Friday, June 29, 2018

Former WWE Tough Enough Winner Matt Cappotelli Passes Away

Former WWE Tough Enough Winner Matt Cappotelli Passes Away
Former WWE Tough Enough star Matt Cappotelli has passed away at 38.

Lindsey Cappotelli, the now-widow of Matt, made the announcement today on Facebook that her husband has passed after his battle with cancer.
Hey Team Capp…I’ve been struggling with what to say and how to say this, and I’ll probably end up rambling, but here goes. Today my love-my strong, sweet, beautiful love-took his last breath at 3:30 a.m. and went Home to be with Jesus…exactly one year after his brain surgery. You think you can be prepared for this when you know it’s coming, but you just can’t. The only person who’s comfort I want right now is the one who can’t give it to me. I miss him so much. I know where he is now is so much better, but it doesn’t change how much I miss him.
On January 23, 2003, Cappotelli impressed the judges enough to become a co-winner of the season three Tough Enough competition. After John Hennigan was announced, Maven announced Matt as the co-winner of the competition. Matt thanked God, his family, and his fans, mentioning his grandpa and Joe, two people who Matt said were watching from above.

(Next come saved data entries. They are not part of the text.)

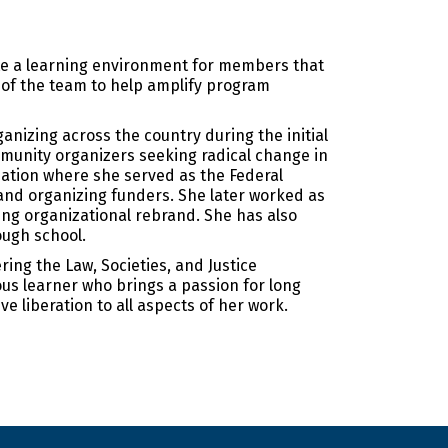
te a learning environment for members that
 of the team to help amplify program
anizing across the country during the initial
mmunity organizers seeking radical change in
dation where she served as the Federal
 and organizing funders. She later worked as
ng organizational rebrand. She has also
ough school.
ing the Law, Societies, and Justice
ous learner who brings a passion for long
ve liberation to all aspects of her work.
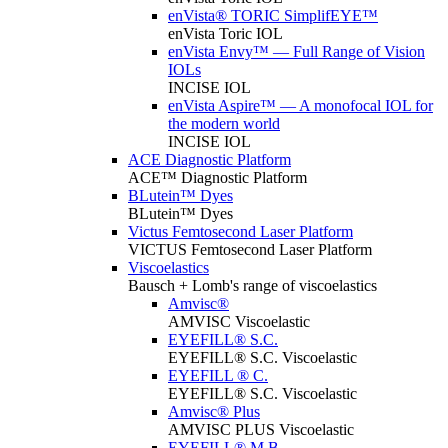
enVista® TORIC SimplifEYE™
enVista Toric IOL
enVista Envy™ — Full Range of Vision
IOLs
INCISE IOL
enVista Aspire™ — A monofocal IOL for
the modern world
INCISE IOL
ACE Diagnostic Platform
ACE™ Diagnostic Platform
BLutein™ Dyes
BLutein™ Dyes
Victus Femtosecond Laser Platform
VICTUS Femtosecond Laser Platform
Viscoelastics
Bausch + Lomb's range of viscoelastics
Amvisc®
AMVISC Viscoelastic
EYEFILL® S.C.
EYEFILL® S.C. Viscoelastic
EYEFILL ® C.
EYEFILL® S.C. Viscoelastic
Amvisc® Plus
AMVISC PLUS Viscoelastic
EYEFILL® M.B.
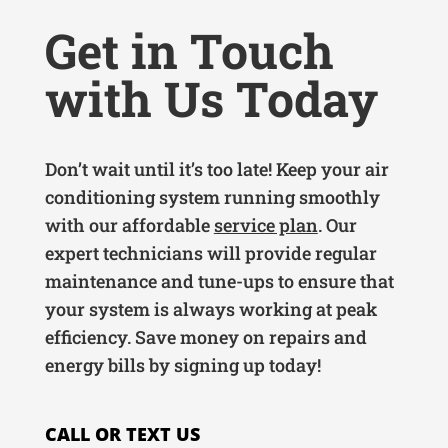
Get in Touch
with Us Today
Don’t wait until it’s too late! Keep your air
conditioning system running smoothly
with our affordable
service plan
. Our
expert technicians will provide regular
maintenance and tune-ups to ensure that
your system is always working at peak
efficiency. Save money on repairs and
energy bills by signing up today!
CALL OR TEXT US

Cappotelli made a few appearances on WWE television, but really found his home while competing for Ohio Valley Wrestling. On August 3, 2005, Cappotelli won the OVW Heavyweight Championship after defeating Johnny Jeter. Cappotelli held the championship for three months. While the typical way of ending one's title reign comes after being defeated by their opponent, Matt had a much more severe opponent to fight. Unfortunately, for Cappotelli, a tumor was found in his brain. As a result, he had to relinquish the championship on February 8, 2006.

After successful surgery to remove 90% of the tumor in 2007, Matt announced 10 years later that the tumor has returned, larger and more aggressive. He received an operation to remove most of it, which was successful. However, the portion that was inoperable due to being too close to his brain stem, gave him severe complications. Matt would find out that he had Grade 4 glioblastoma, the deadliest form of cancer according to doctors. To make matters worse, this form of cancer has a rate of five percent of people surviving five years. Still, Matt stated that "it will in no way deter me from continuing my fight."

We send our condolences to Matt’s family.